For now, lets focus on the main loop. As before, we are looping over tiles of K3 .
The first thing we do is advance the pointers. The kernel is doing explicit pipelining of transfers from global memory, to shared memory, to registers, so we need to set wait groups do ensure all the loading has completed before we advance. We’re not actually doing loading in this section, just prepping the ground:
for k_tile in cutlass.range_dynamic(k_tile_count, unroll=1):
for k_block in range(num_k_block):
if k_block == num_k_block - 1:
tCsA_p = tCsA_copy_view[None, None, None, smem_pipe_read]
tCsB_p = tCsB_copy_view[None, None, None, smem_pipe_read]
cute.arch.cp_async_wait_group(num_smem_stages - 2)
cute.arch.sync_threads()
Next we kick off a copy from shared memory (smem) to registers (rmem) using cute.copy for the (future) A and B tiles.

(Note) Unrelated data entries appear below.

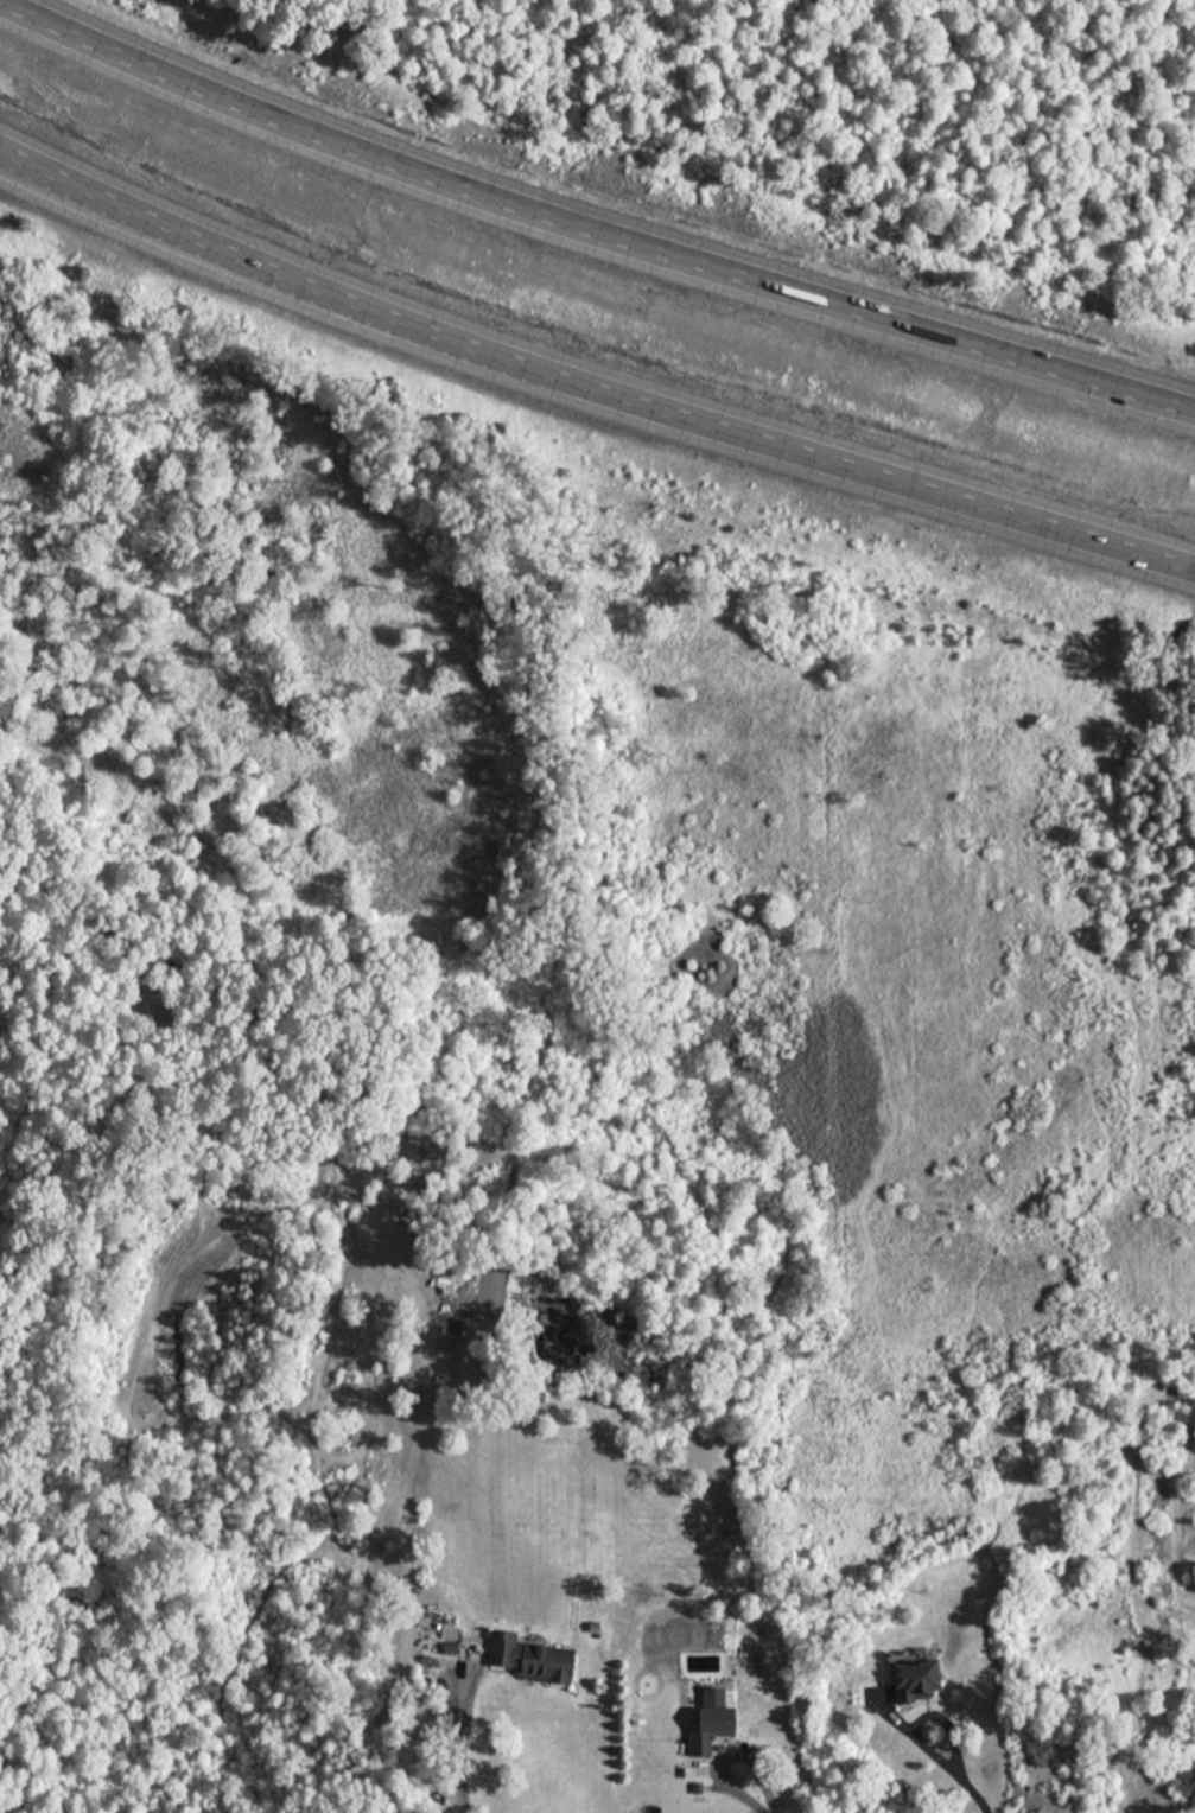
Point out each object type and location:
road: (589, 243)
road: (588, 402)
building: (531, 1655)
building: (918, 1680)
building: (715, 1725)
road: (462, 1738)
road: (937, 1748)
road: (745, 1787)

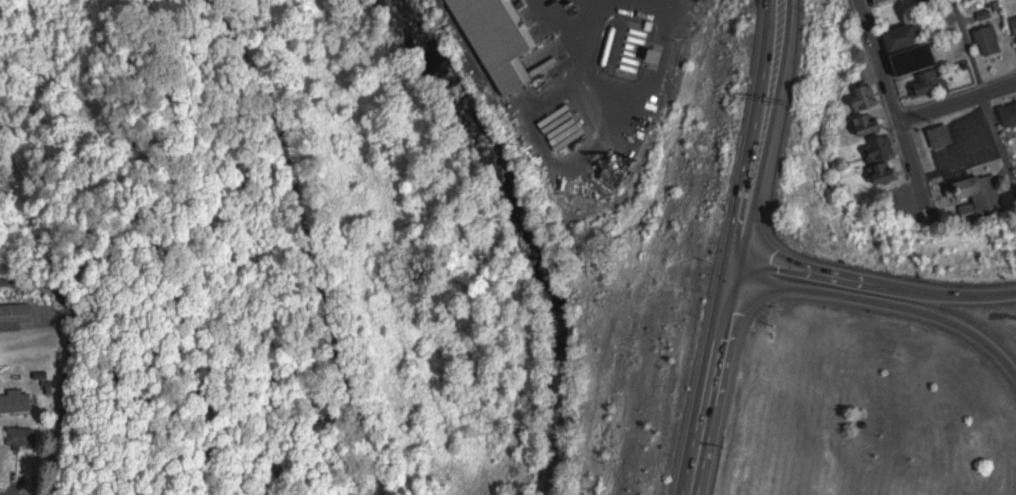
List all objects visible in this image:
building: (880, 1)
parking lot: (574, 18)
building: (1015, 19)
building: (905, 35)
building: (517, 39)
building: (992, 39)
building: (917, 58)
road: (41, 73)
building: (933, 82)
road: (986, 89)
building: (869, 96)
road: (959, 105)
road: (898, 110)
building: (1011, 114)
building: (871, 123)
building: (945, 135)
building: (884, 146)
building: (887, 171)
building: (981, 186)
parking lot: (907, 208)
river: (526, 234)
road: (312, 241)
road: (745, 248)
traffic signals: (742, 268)
road: (878, 285)
road: (885, 304)
building: (16, 316)
road: (77, 359)
building: (17, 402)
building: (24, 436)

k_block_next = (k_block + 1) % num_k_block # static
cute.copy(
tiled_copy_s2r_A,
tCsA_p[None, None, k_block_next],
tCrA_copy_view[None, None, k_block_next],
)
cute.copy(
tiled_copy_s2r_B,
tCsB_p[None, None, k_block_next],
tCrB_copy_view[None, None, k_block_next],
)
Finally, we interleave the transfers of the next A and B tiles from global to shared memory with the actual gemm operation (the equivalent of tl.dot). I will trust the folks at Nvidia that this is an optimal pattern. The pred= in there is the equivalent of masking in Triton.
if k_block == 0:
if k_tile + num_smem_stages - 1 < k_tile_count:
cute.copy(
tiled_copy_B,
tBgB[None, None, None, k_tile_index],
tBsB[None, None, None, smem_pipe_write],
pred=tBpB,
)
k_tile_index = k_tile_index + 1
cute.arch.cp_async_commit_group()
smem_pipe_write = smem_pipe_read
smem_pipe_read = smem_pipe_read + 1
if smem_pipe_read == num_smem_stages:
smem_pipe_read = 0
The pipelining is explicit, which is nice for debuggability and optimization, but very manual.
Debugging Tips
export CUTE_DSL_LOG_TO_CONSOLE=1 export CUTE_DSL_LOG_LEVEL=10 # up to 100 export CUTE_DSL_PRINT_IR=1 # dump MLIR
cute.printf()gives you a GPU‑side printf.- Kernels are aggressively cached; rm
~/.cache/cutedslif things look stale. - Multiple
@cute.jithost functions in the same Python scope can confuse MLIR (mainly for launching kernels). - The control‑flow rules are strict: no
returninside a kernel; initialize everything.
If you’re exploring GPU kernels for the first time, I strongly recommend starting with Triton. When you need to really get into the weeds, or want to reuse CUTLASS building blocks, its great to have CuTe‑DSL as an option in Python (provided you’re comfortable spelunking in GPU internals).